M. Jean-Pierre Sueur. Je demande la parole pour explication de vote.
M. le président. La parole est à M. Jean-Pierre Sueur.
M. Jean-Pierre Sueur. Les explications de M. le ministre ne nous ont pas totalement convaincus.
M. Dominique Braye. On ne se faisait pas d'illusion !
M. Jean-Pierre Sueur. Monsieur le ministre, j'ai bien pris soin de dire que mon intervention portait sur les II et III de l'article 3. Or le membre de phrase : « selon les procédures prévues par le code des marchés publics » figure dans le paragraphe I. Quand vous me répondez qu'il est dans l'article, il faut être précis !
En outre, j'avais bien pris soin de dire qu'il y avait, en effet, eu des précédents en la matière. Alors pourquoi affirmer que je suis pris la main dans le sac de la contradiction ?
M. Patrick Lassourd. Vous connaissez !
M. Jean-Pierre Sueur. Le processus a été lancé par Vaillant. Il est poursuivi par M. Sarkozy et amplifié dans des conditions qui nous paraissent poser de vrais problèmes : celui de la « cavalerie budgétaire » - c'est une tentation qui existe bel et bien...
M. Dominique Braye.
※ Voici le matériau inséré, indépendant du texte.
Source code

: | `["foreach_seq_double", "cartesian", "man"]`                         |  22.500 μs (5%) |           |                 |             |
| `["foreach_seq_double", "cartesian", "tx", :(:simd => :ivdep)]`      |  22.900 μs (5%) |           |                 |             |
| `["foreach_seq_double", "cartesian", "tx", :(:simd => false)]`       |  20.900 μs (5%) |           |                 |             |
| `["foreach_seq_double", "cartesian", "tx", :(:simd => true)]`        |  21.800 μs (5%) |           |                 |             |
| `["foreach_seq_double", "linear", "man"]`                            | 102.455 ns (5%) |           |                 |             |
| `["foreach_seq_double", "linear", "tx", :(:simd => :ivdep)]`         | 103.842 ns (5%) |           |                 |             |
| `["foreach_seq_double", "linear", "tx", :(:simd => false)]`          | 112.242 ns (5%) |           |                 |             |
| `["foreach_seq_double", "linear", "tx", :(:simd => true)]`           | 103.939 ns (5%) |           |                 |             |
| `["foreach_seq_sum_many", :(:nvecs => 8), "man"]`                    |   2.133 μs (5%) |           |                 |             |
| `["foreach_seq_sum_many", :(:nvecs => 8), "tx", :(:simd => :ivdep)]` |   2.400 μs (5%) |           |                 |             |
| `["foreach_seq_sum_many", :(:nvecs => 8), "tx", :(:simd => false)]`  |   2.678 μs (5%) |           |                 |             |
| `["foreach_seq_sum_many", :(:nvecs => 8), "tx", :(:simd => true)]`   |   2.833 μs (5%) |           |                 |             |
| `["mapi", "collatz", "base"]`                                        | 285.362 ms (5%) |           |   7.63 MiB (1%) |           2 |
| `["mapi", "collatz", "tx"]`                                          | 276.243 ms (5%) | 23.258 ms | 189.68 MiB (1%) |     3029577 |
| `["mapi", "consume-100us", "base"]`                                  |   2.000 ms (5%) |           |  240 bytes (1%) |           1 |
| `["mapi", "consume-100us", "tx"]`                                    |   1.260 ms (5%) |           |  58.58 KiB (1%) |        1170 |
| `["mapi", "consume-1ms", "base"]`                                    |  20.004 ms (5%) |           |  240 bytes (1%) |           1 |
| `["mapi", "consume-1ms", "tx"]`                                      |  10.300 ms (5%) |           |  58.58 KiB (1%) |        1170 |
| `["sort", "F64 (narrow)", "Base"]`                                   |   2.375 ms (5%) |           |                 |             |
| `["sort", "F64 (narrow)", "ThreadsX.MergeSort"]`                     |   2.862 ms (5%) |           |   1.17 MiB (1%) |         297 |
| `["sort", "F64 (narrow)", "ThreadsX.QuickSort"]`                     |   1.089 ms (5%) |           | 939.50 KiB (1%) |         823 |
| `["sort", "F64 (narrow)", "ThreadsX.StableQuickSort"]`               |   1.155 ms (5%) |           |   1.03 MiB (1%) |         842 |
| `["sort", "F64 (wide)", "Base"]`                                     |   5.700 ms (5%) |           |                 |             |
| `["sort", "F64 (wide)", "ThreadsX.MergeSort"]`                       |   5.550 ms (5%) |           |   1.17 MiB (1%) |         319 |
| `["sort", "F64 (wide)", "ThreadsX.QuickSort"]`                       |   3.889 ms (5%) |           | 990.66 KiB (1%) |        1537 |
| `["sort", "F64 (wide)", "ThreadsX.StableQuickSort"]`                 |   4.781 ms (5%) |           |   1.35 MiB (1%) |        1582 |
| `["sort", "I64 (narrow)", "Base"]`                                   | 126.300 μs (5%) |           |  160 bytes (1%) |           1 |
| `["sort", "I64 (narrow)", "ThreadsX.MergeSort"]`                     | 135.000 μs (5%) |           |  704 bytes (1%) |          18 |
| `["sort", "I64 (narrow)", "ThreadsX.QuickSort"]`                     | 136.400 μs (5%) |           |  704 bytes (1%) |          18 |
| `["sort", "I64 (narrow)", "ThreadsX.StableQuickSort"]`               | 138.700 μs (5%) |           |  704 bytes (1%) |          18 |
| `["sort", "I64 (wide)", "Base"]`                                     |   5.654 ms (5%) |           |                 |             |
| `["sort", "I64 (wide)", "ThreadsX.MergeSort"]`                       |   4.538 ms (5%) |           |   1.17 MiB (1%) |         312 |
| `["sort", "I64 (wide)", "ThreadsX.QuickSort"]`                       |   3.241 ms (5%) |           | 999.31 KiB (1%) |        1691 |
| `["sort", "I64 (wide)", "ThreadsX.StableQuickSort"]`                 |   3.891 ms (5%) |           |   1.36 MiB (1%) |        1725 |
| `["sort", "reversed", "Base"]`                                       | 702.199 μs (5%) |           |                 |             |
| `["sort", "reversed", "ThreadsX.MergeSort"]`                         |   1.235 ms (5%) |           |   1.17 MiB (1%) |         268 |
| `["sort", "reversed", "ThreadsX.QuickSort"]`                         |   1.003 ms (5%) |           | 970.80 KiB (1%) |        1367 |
Vous voyez des problèmes partout !
M. Jean-Pierre Sueur. ... et vous le savez -, celui de la mise en concurrence, entre les collectivités, du droit à la sécurité.
Monsieur le ministre, il est légitime de pouvoir poser au ministre présent des questions sur des problèmes qui existaient déjà du temps de M. Vaillant et qui existent encore aujoud'hui, sans que cela soit perçu pour autant comme une mise en cause !
M. Philippe Marini. On ne vous a pas entendu à l'époque de M. Vaillant !
M. Jean-Pierre Sueur. Ce sont des questions précises dans un débat précis.
Compte tenu du fait que vous avez amplifié ces risques, notre groupe maintient son opposition à la rédaction de cet article 3.
M. le président. Je mets aux voix l'article 3.